| ASSIGNED TASK |
Retype every entry below without pictures.

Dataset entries
---+---

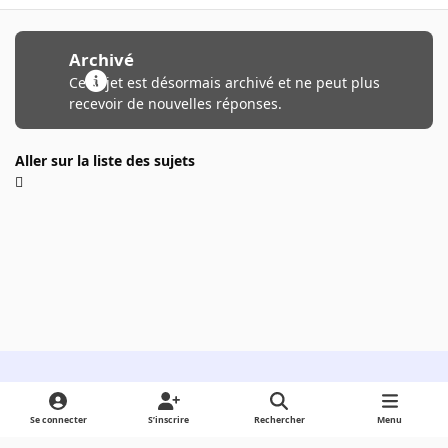
Archivé
Ce sujet est désormais archivé et ne peut plus
recevoir de nouvelles réponses.
Aller sur la liste des sujets
Light Mode
Dark Mode
System Preference
Se connecter
S’inscrire
Rechercher
Menu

---+---

| RESULT OF THIS TASK |
Archivé
Ce sujet est désormais archivé et ne peut plus
recevoir de nouvelles réponses.
Aller sur la liste des sujets
Light Mode
Dark Mode
System Preference
Se connecter
S’inscrire
Rechercher
Menu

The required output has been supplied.